Is intelligence a meaningful concept?
Yes. There’s a real phenomenon to describe, even if it’s difficult to pin down.
Over the last thirty years, seventy-seven Nobel Prizes in Chemistry have been awarded to humans, and zero to chimpanzees. An alien, on hearing about this fact for the first time, might wonder if the Nobel Committee is biased. But no, there really is something going on with humans that sets us apart from chimpanzees.
It’s an overly obvious point, but obvious points can sometimes matter. There are abilities we possess that let us walk on the moon, and that put the fate of the planet into our hands rather than into the hands of chimpanzees. Philosophers and scientists can debate the true nature of intelligence, but no matter what they conclude, the underlying phenomenon remains. Something about humans has let us achieve feats never before seen in nature; and that something has to do with our brains, and how we use them to comprehend and affect the world around us.
The fact that we can’t give a precise definition doesn’t mean that it can’t hurt us.
If you’re caught in a forest fire, it doesn’t matter whether or not you understand the underlying chemistry. You burn all the same.
The same is true for intelligence. If machines start converting the surface of the Earth into their own infrastructure, while generating so much waste heat that they boil the oceans, then it won’t much matter whether we have a precise definition of “intelligence” yet.
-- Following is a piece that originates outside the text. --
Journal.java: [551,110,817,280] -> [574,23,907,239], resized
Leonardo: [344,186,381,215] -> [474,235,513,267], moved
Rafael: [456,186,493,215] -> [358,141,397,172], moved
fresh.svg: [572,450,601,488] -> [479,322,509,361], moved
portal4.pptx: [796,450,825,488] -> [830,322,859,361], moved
We’d die all the same.
We mean this literally, and we’ll be exploring why we expect such extreme outcomes from smarter-than-human AI over the coming chapters. In Chapter 3, we’ll argue that superintelligent machines would pursue ends. In Chapter 4, we’ll argue that those ends would not be what any human intended or asked for. Chapter 5 is where we argue that their pursuits would be better accomplished if they took resources we were using to survive. And Chapter 6 is where we argue that they’d be capable of developing their own infrastructure and rapidly turning the world uninhabitable.
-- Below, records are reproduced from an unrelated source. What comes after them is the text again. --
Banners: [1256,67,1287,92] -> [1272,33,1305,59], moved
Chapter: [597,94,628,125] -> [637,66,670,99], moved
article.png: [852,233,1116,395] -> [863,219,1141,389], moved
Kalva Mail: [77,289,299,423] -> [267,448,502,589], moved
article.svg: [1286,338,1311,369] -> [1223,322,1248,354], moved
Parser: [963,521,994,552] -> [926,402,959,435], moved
You don’t need a precise definition of intelligence to build intelligence.
Humans were able to create fire before they understood the underlying chemistry of combustion. Similarly, humans are well on their way to creating intelligent machines, despite their lack of understanding — as we’ll cover in Chapter 2.
Rather than thinking of intelligence as a mathematical notion in need of a precise definition, we recommend thinking of “intelligence” as the label for an observed natural phenomenon that we don’t yet understand well.
Something about human brains allows us to perform an astonishing variety of feats. We build particle accelerators; we develop new pharmaceutical drugs; we invent agriculture; we write novels; we execute military campaigns. Something about human brains means that we can do all of those things, while mice and chimpanzees can do none of them. Even if we don’t yet have a full scientific understanding of that mental difference, it’s useful to have a label for it.
Similarly, it’s useful to be able to talk about intelligence that surpasses our own. We can already observe AIs today that are superhuman in a variety of narrow domains — modern chess AIs, for example, are superhuman in the domain of chess. It’s natural to then ask what will happen when we build AIs that are superhuman at the tasks of scientific discovery, technological development, social manipulation, or strategic planning. And it’s natural to ask what will happen when we build AIs that outperform humans in all domains.
If and when AI shows up that can do world-class scientific research thousands of times faster than the best human scientists, we may protest that it’s “not truly intelligent,” perhaps because it reaches conclusions in a very different way than a human would. That could even be true, depending on what definition of “intelligence” you choose. But the real-world impact of the AI will be enormous, however we choose to label it.
We need some terminology for talking about that sort of impact, and for talking about the sorts of machines that are radically capable at predicting and steering the world. In this book, we take the easy route of assigning the label “intelligence” to the capabilities, rather than to specific internal processes that give rise to those capabilities.